Dois dias antes de sua partida, numa sexta-feira à noite, recebi uma mensagem da nora, explicando que estava preocupada porque o abdome estava mais inchado e ele parecia muito fraco. Ela me mandou a foto, e era fácil perceber o líquido se acumulando por toda a barriga. Mas na mesma foto eu podia ver o rosto dele, abatido mas tranquilo. Orientei as medicações e, como ele mesmo pediu, combinamos que eu iria vê-lo no consultório na segunda. Não deu. No domingo, depois de uma tarde tranquila, registrada num video em que ele dá risada de um amigo que lhe aperta os peitos como uma buzina, S. Mariano subitamente piorou e foi levado às pressas ao Pronto-Socorro, falecendo pouco tempo depois. Nada de internações prolongadas, sondas, dependência, agonia. A última frase dele, para a nora, foi “Não se preocupe, Pretinha, eu não estou sentindo nenhuma dor.” Ele foi embora assim, como se os anjos tivessem vindo em missão especial para buscá-lo.

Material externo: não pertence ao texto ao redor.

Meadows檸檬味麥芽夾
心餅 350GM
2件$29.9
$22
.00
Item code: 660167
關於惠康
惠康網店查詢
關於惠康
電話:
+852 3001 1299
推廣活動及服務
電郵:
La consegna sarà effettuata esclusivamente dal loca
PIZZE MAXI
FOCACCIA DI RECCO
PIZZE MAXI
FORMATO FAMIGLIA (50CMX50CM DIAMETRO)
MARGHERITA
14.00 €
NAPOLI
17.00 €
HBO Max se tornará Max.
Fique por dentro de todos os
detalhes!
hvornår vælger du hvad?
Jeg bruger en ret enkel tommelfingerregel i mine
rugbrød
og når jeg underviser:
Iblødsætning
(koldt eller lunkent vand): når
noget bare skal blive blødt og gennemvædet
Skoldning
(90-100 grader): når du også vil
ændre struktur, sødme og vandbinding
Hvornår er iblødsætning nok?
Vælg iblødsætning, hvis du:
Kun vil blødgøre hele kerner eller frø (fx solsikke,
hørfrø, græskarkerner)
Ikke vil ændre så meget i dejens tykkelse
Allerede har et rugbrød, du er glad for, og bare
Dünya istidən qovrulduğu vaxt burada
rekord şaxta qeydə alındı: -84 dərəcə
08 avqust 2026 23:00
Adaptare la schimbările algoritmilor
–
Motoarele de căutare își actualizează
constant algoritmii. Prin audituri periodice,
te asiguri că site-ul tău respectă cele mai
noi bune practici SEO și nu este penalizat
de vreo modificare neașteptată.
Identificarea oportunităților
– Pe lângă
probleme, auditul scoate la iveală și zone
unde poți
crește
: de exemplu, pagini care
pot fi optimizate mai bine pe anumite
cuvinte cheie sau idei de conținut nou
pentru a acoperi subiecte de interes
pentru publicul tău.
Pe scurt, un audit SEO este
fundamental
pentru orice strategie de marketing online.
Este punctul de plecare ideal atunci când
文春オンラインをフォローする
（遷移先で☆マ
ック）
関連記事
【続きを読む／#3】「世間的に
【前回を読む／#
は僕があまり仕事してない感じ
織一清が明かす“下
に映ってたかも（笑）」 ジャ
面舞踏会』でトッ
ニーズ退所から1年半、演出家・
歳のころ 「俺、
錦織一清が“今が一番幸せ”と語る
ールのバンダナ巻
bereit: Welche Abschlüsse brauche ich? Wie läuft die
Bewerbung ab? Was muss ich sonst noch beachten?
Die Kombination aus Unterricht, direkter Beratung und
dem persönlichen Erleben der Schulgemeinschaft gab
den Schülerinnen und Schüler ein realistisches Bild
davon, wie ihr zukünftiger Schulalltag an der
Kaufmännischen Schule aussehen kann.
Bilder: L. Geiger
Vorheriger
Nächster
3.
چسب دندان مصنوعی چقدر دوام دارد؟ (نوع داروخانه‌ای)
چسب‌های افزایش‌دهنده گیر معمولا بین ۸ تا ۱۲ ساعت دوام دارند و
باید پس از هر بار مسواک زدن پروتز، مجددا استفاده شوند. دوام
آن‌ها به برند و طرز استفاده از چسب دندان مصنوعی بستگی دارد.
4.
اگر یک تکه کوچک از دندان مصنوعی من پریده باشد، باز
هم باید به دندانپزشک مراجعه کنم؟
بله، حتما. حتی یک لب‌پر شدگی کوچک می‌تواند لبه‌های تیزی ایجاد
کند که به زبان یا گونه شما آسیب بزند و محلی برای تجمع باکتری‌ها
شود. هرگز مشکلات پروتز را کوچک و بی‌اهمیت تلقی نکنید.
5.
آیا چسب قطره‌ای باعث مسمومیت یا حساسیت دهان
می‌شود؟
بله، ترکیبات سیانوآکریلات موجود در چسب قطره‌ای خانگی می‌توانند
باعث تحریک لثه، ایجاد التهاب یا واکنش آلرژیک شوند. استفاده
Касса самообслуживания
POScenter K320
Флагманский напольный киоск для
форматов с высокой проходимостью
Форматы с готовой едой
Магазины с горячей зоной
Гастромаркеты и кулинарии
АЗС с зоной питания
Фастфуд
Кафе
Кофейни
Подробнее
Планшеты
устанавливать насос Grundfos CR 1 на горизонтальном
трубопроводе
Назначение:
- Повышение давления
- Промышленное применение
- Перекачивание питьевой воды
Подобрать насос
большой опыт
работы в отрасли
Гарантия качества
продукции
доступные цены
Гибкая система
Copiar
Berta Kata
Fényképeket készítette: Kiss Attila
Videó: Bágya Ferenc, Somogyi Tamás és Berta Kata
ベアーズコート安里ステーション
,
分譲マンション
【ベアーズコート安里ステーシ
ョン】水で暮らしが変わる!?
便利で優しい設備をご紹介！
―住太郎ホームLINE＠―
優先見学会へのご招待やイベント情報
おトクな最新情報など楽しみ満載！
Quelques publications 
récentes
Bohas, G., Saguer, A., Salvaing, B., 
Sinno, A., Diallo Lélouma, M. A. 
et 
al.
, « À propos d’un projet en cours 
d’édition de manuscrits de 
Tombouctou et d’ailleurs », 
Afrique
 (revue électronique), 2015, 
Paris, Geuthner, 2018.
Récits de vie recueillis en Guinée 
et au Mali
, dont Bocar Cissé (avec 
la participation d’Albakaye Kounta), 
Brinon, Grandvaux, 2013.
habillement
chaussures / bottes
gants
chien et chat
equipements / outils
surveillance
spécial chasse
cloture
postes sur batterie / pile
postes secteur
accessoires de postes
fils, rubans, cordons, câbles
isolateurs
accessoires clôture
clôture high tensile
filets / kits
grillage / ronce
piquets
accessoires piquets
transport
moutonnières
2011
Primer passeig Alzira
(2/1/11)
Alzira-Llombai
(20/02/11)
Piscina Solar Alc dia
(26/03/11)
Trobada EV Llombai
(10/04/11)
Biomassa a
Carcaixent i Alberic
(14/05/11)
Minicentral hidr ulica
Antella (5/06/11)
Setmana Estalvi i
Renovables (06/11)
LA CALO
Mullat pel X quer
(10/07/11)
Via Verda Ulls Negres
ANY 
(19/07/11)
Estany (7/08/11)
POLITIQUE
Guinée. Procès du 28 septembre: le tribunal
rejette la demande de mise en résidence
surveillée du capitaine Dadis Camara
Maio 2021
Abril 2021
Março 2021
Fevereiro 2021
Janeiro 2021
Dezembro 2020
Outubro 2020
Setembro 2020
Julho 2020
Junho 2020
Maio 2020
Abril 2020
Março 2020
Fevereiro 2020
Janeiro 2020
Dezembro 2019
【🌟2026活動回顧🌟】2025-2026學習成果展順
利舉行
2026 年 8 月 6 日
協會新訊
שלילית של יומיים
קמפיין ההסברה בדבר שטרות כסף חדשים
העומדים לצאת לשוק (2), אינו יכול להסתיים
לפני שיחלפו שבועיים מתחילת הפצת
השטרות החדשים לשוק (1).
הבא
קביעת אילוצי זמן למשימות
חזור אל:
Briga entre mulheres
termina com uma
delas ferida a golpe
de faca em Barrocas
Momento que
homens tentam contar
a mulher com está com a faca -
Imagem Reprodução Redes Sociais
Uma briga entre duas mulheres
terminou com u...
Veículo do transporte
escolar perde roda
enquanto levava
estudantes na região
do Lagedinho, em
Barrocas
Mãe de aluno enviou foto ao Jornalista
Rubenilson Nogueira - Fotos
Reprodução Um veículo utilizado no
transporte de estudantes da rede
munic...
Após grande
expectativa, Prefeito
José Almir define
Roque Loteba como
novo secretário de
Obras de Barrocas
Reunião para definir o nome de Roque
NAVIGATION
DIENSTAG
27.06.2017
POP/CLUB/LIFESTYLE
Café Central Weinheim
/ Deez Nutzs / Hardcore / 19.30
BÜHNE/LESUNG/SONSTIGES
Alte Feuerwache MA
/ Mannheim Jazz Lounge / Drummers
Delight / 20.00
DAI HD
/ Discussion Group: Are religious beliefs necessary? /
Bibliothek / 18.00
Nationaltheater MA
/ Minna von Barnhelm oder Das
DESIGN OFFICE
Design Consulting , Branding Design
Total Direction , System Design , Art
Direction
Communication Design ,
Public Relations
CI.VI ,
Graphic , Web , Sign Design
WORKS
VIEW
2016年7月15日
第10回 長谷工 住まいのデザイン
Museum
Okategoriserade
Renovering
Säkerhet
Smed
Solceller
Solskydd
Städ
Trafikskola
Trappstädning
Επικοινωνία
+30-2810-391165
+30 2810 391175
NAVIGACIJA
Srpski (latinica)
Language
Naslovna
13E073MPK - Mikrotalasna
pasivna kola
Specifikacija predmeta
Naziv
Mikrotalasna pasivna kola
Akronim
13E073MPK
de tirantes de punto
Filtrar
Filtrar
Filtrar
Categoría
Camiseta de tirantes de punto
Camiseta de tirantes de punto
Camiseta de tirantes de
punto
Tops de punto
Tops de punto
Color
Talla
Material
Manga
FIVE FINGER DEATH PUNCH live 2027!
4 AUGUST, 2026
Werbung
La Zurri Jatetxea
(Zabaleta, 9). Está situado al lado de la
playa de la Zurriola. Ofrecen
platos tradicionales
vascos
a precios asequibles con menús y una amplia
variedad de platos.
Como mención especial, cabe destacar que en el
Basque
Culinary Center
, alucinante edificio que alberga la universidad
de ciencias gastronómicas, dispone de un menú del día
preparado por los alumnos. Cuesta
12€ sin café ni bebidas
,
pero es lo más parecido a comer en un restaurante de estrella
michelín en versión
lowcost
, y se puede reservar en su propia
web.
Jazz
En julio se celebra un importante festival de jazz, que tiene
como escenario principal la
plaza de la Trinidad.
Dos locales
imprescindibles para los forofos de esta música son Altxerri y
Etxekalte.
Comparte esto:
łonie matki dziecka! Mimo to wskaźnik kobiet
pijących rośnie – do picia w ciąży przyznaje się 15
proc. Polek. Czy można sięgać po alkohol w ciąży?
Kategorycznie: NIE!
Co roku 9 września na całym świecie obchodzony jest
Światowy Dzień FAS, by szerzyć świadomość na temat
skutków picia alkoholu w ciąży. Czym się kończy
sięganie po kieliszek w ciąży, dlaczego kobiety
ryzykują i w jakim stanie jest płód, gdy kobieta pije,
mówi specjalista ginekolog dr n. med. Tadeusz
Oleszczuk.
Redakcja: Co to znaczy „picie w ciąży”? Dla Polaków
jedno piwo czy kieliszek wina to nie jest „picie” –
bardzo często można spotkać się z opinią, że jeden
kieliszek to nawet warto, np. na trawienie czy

Hoje, pouco mais de um mês da despedida dele, eu me pego procurando seu nome na agenda de pacientes do dia, como eu fazia enquanto ele estava entre nós. Vê-lo na agenda me enchia de alegria. Significava que meu dia não seria tão difícil assim ou, se fosse, ficaria tudo bem. A serenidade dele e a generosidade traduzida pela sua fé tinham um poder maior sobre mim do que ele poderia imaginar (e do que eu mesma poderia). Ele buscava minha ajuda, mas quem recebia auxílio era eu. Hoje ele não está mais aqui, mas está. Por duas vezes, depois de consultas particularmente difíceis, pude sentir suas mãos sobre mim. Numa delas, quase pude ouví-lo sussurrando: “Deus abençoe seu trabalho, menina.” Chorei ao contar isso para minha secretária, que me confessou tê-lo por perto também, até hoje: ela, como eu, recebia bênçãos e sorrisos sem moderação. S. Mariano tinha toda razão. Ele veio para ser luz, e luz a gente leva para onde quer que haja escuridão. Esteja em paz, querido. Que os anjos digam amém.